The hefty Core i7 is partnered by 64GB of 2,666MHz DDR4 SDRAM. Scan has supplied this as eight 8GB DIMMs, so unfortunately you can't upgrade without swapping out RAM. However, 64GB should be adequate for most needs for the lifetime of this system; note the Asus X99-A II motherboard has a 128GB maximum, should you need it.
The 3XS Classic 3D joins the crowd by offering Nvidia's brand new Quadro P5000. This is now the ultra-high-end card of choice, since the P6000 above it is so ludicrously expensive. With 2,560 CUDA cores and 16GB of enhanced GDDR5X memory, this is a truly capable professional 3D accelerator for modelling or, should you wish to venture into such a field, GPU-powered rendering.
Primary storage is the one small chink in Scan's armour. Intel's 600p Series is the first TLC 3D NAND-based SSD to hit the market, and it brings the prices of PCI Express NVMe M.2 SSDs down close to that of the formerly cheaper SATA variety. But while it's faster than SATA, it's not as quick as rivals with Samsung SSDs, with reading at 1.13GB/sec and writing at 468MB/sec, with the latter only a couple of times faster than a SATA hard disk.
Scan also supplies only 256GB of SSD storage, but it's joined by 2TB of Seagate Barracuda 7200.14 conventional 7,200rpm hard disk storage. With reading at 206MB/sec and writing at 198MB/sec, this is a quick hard disk. There's a 24x Asus DVD writer to round off the specification, but no handy memory card reader.

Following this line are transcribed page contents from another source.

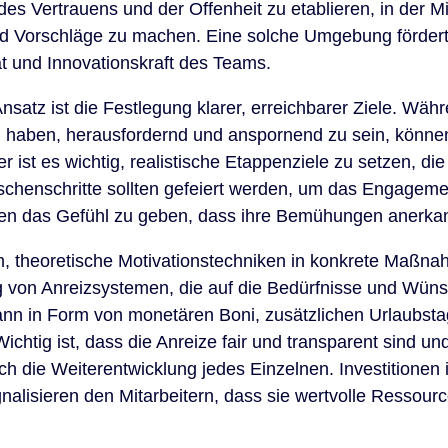
es Vertrauens und der Offenheit zu etablieren, in der Mi
d Vorschläge zu machen. Eine solche Umgebung fördert n
ät und Innovationskraft des Teams.
Ansatz ist die Festlegung klarer, erreichbarer Ziele. Wäh
l haben, herausfordernd und anspornend zu sein, können
 ist es wichtig, realistische Etappenziele zu setzen, die
chenschritte sollten gefeiert werden, um das Engagemen
nen das Gefühl zu geben, dass ihre Bemühungen anerka
um, theoretische Motivationstechniken in konkrete Maßn
g von Anreizsystemen, die auf die Bedürfnisse und Wü
kann in Form von monetären Boni, zusätzlichen Urlaubst
htig ist, dass die Anreize fair und transparent sind un
uch die Weiterentwicklung jedes Einzelnen. Investitionen
alisieren den Mitarbeitern, dass sie wertvolle Ressourc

Performance is as expected for the hardware. The Maxon Cinebench R15 rendering score of 2,080 is around 5% behind the Core i7 6950X systems with more aggressive clocks, with the OpenGL score of 180 also a little down on the competition. However, the SPECviewperf 12.1 scores are just as capable, with a very good result of 146 in 3ds Max 05.

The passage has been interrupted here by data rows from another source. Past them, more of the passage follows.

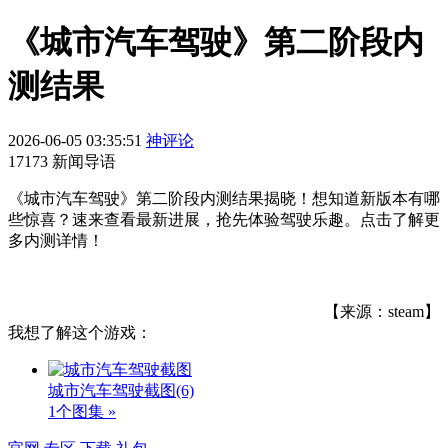
《城市汽车驾驶》第二阶段内
测结果
2026-06-05 03:35:51
神评论
17173 新闻导语
《城市汽车驾驶》第二阶段内测结果揭晓！想知道新版本有哪
些惊喜？速来查看最新进展，抢先体验驾驶乐趣。点击了解更
多内测详情！
【来源：steam】
我想了解这个游戏：
城市汽车驾驶截图
(6)
1个图集 »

The OctaneBench result of 139 is the best of the Quadro P5000 bunch, showing good GPU rendering abilities, although the LuxMark test wouldn't run on this system for some reason. In the IT Pro benchmarks, the second best image-editing result and third best video-encoding score show that this system is a capable all-rounder. Whether you're modelling or rendering 3D, image editing, or video editing, the Scan has what it takes.
The Scan 3XS Classic 3D isn't quite perfect. Its primary SSD isn't the quickest. But apart from that it can go toe-to-toe with most contenders, with the exception of the monstrous Lenovo ThinkStation P910 and its two CPUs. Considering that the Classic 3D is anywhere between 450 and 950 cheaper than its competitors, this workstation gives you a lot of state-of-the art content creation kit for the money.
This review originally appeared in PC Pro issue 270.
Considering that the Classic 3D is anywhere between £450 and £950 cheaper than its competitors, this workstation gives you a lot of state-of-the art content creation kit for the money.